→ EXERCISE DIRECTIONS
Everything in the records must be restated exactly, apart from the pictures.
═════ MATERIAL SUPPLIED
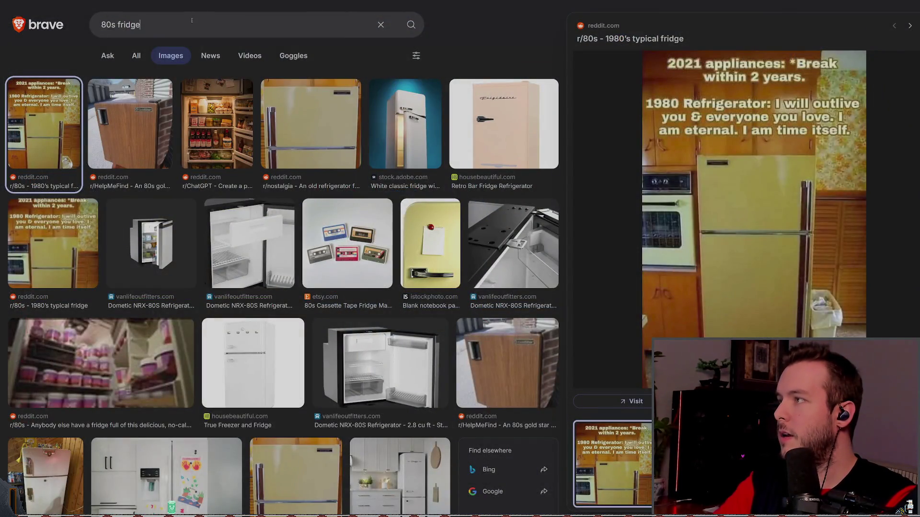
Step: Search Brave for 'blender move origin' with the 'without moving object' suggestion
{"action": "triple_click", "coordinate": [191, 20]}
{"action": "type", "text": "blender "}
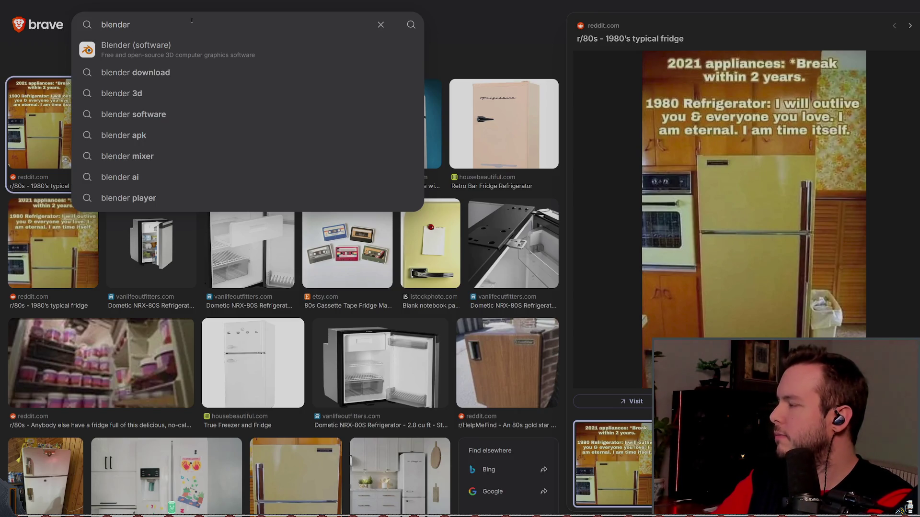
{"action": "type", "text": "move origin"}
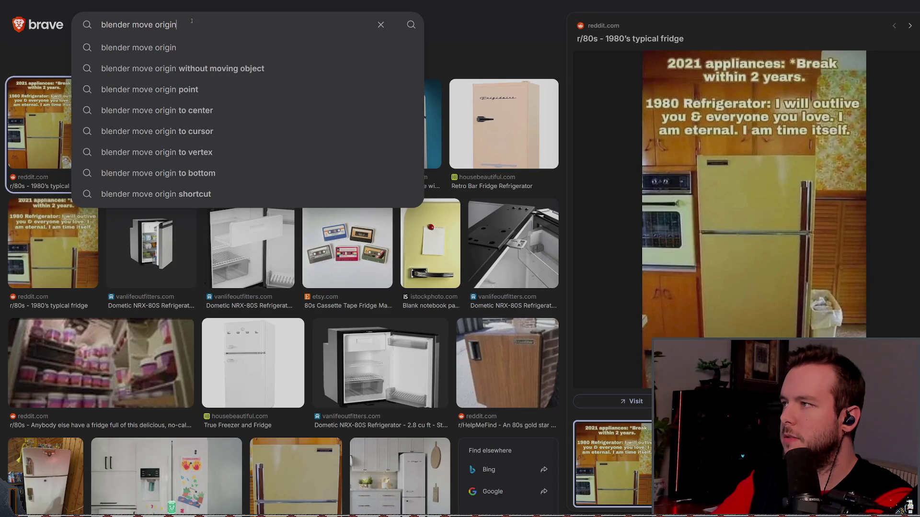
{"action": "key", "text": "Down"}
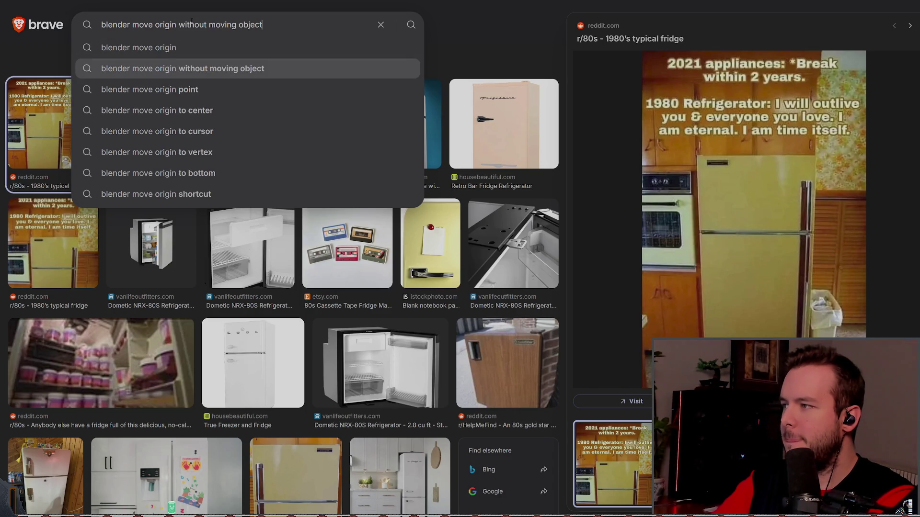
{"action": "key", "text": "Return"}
══════════
→ PROBLEM SOLUTION
Step: Search Brave for 'blender move origin' with the 'without moving object' suggestion
{"action": "triple_click", "coordinate": [191, 20]}
{"action": "type", "text": "blender "}
{"action": "type", "text": "move origin"}
{"action": "key", "text": "Down"}
{"action": "key", "text": "Return"}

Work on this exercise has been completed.